Ananda Tiwari 1 , Nati Phan 2 , Sarmila Tandukar 3 , Razieh Ashoori 4 , Ocean Thakali 5 , Milad Mousazadesh 6 7 , Mohammad Hadi Dehghani 8 9 , Samendra P Sherchan 10



As the world continues to cope with the COVID-19 pandemic, emerging evidence indicates that respiratory transmission may not the only pathway in which the virus can be spread. This review paper aims to summarize current knowledge surrounding possible fecal-oral transmission of SARS-CoV-2. It covers recent evidence of proliferation of SARS-CoV-2 in the gastrointestinal tract, as well as presence and persistence of SARS-CoV-2 in water, and suggested future directions.

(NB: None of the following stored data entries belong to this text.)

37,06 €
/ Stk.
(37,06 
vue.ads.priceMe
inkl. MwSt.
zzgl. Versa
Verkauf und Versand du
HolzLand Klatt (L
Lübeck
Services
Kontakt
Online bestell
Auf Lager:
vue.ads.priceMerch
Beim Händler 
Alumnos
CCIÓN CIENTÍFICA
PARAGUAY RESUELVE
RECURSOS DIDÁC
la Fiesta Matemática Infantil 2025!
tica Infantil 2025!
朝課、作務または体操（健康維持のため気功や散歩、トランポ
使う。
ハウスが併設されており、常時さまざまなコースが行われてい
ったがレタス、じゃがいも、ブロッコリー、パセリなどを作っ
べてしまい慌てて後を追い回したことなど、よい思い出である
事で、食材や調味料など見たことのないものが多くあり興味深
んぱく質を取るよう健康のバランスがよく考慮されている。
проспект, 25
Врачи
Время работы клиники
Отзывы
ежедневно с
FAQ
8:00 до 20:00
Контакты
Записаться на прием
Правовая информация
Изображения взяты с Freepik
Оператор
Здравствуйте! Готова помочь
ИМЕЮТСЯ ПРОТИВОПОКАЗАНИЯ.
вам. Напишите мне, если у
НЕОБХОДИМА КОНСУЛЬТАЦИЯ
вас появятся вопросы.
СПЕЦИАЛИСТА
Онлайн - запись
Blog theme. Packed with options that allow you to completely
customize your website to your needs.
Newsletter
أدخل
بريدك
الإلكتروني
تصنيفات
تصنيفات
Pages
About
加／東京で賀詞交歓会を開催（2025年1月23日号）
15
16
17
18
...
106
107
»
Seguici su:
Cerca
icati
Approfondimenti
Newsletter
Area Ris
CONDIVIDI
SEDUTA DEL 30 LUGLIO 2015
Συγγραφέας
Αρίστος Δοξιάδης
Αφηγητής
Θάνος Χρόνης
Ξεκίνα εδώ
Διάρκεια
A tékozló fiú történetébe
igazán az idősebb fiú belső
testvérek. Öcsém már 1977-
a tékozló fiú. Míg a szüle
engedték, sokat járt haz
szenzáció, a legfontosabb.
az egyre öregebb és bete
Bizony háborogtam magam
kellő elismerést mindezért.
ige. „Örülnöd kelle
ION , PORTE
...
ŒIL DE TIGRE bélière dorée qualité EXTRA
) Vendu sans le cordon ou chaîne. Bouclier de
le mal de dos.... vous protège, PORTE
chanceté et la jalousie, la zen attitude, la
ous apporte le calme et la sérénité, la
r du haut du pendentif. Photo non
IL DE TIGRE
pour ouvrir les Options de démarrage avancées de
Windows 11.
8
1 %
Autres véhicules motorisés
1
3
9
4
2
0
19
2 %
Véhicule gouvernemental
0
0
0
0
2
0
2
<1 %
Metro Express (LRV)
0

Research indicates that SARS-CoV-2 can actively replicate in the human gastrointestinal system and can subsequently be shed via feces. Several countries have reported SARS-CoV-2 RNA fractions in wastewater systems, and various factors such as temperature and presence of solids have been shown to affect the survival of the virus in water. The detection of RNA does not guarantee infectivity, as current methods such as RT-qPCR are not yet able to distinguish between infectious and non-infectious particles. More research is needed to determine survival time and potential infectivity, as well as to develop more accurate methods for detection and surveillance.

Keywords: COVID-19; Coronavirus; Disinfection; Fecal–oral transmission; Persistence; Wastewater; Waterborne transmission.